The proposed mechanism behind the associations found in this study is decreased effectiveness of clopidogrel when PPI is administered. Several in vitro studies have shown that PPI and clopidogrel share the metabolic pathway through the cytochrome P450 enzyme (CYP2C19), an enzyme necessary for the metabolism of clopidogrel to its active metabolite [16]. An in vitro study suggested that different types of PPI may affect specific CYP2C19s differently, with pantoprazole being the least potent inhibitor and lansoprazole the most potent inhibitor [17]. This finding prompted our separate analyses of the three most common types of PPI, but these analyses showed no obvious differences in risk estimates. Additionally, a portion of the population is carriers of an allele leading to reduced function of CYP2C19, which has been estimated to affect approximately 30% of the adult Caucasian and Black populations and 60% of Asian populations, and can lead to reduced effectiveness of clopidogrel [18, 19]. Intermediate or poor metabolizers are expected to be represented in the current cohort as well and might have affected the results.

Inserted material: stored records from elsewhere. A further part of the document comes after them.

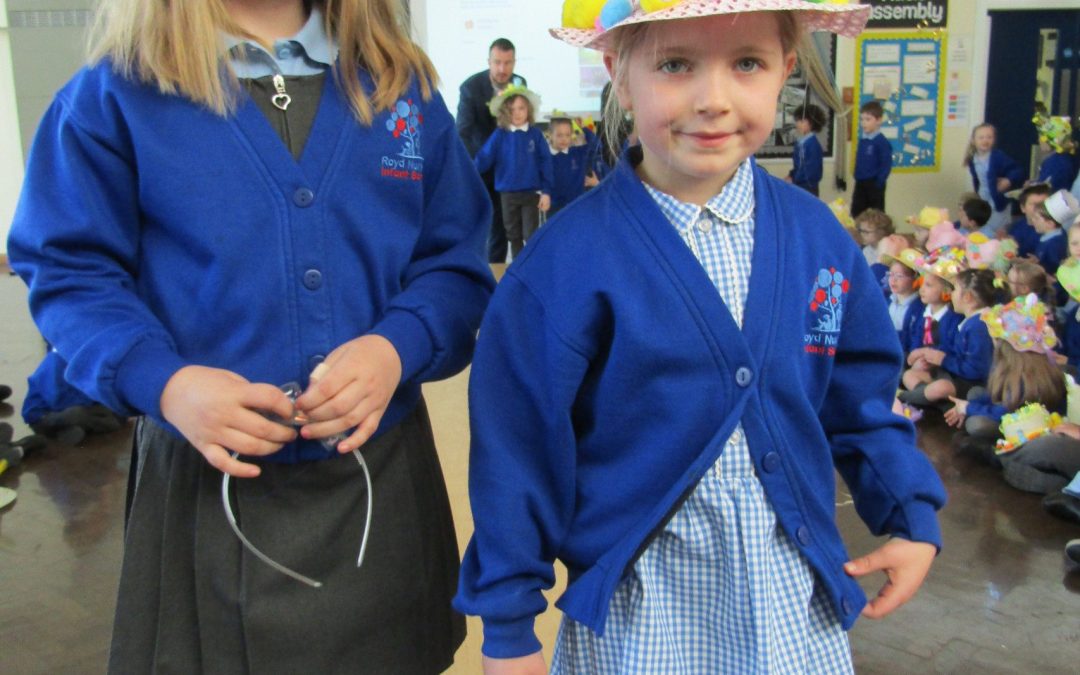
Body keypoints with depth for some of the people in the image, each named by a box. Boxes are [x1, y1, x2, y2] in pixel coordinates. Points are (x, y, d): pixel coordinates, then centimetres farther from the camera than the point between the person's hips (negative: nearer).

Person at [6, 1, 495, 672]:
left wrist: (396, 348, -17)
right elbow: (69, 271, -2)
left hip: (382, 468, 3)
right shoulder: (114, 96, -3)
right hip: (211, 479, -2)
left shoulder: (402, 88, 4)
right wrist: (163, 383, -20)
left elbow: (456, 259, 3)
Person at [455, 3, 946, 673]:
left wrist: (913, 517, 6)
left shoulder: (819, 239, -4)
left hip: (797, 593, 4)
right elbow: (520, 446, -12)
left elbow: (860, 398, 10)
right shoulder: (568, 260, -17)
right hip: (640, 606, -3)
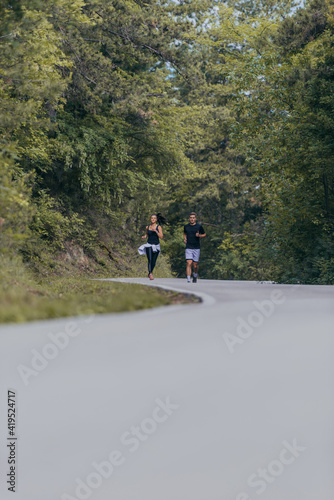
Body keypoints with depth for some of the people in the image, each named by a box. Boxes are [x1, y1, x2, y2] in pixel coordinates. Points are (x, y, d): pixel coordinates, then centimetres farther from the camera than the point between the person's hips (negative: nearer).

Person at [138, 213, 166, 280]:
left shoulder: (158, 227, -3)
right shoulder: (147, 227, 5)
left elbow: (161, 237, -11)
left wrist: (155, 231, -23)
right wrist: (144, 237, 1)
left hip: (156, 246, 0)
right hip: (149, 245, 0)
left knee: (153, 262, 6)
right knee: (150, 260, -18)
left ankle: (150, 272, 31)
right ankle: (150, 274, -20)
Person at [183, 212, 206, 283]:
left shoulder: (199, 226, -1)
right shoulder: (186, 226, 6)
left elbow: (204, 235, 9)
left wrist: (199, 235, -12)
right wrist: (184, 238, 5)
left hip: (197, 248, -1)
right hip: (188, 248, 1)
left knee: (195, 265, 6)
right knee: (189, 264, -14)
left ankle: (195, 275, 37)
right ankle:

Both the American College of Cardiology expert consensus and the European Society of Cardiology recommend the use of PPI concomitant to treatment with clopidogrel among patients with a history of upper gastrointestinal bleeding as well as among patients with multiple risk factors for gastrointestinal bleeding [2, 20]. Except for these indications of using PPI, the results of the present study suggest that PPI should be used cautiously among patients treated with clopidogrel after PCI, particularly in patients with less clear indications for PPI treatment.

In conclusion, the findings of this large and population-based cohort study indicate that the large group of patients who use PPI together with clopidogrel following PCI are at an increased risk of serious cardiovascular events compared to patients who use clopidogrel only after this intervention. The findings argue in favor of avoiding less necessary PPI treatment during clopidogrel treatment within 12 months of PCI.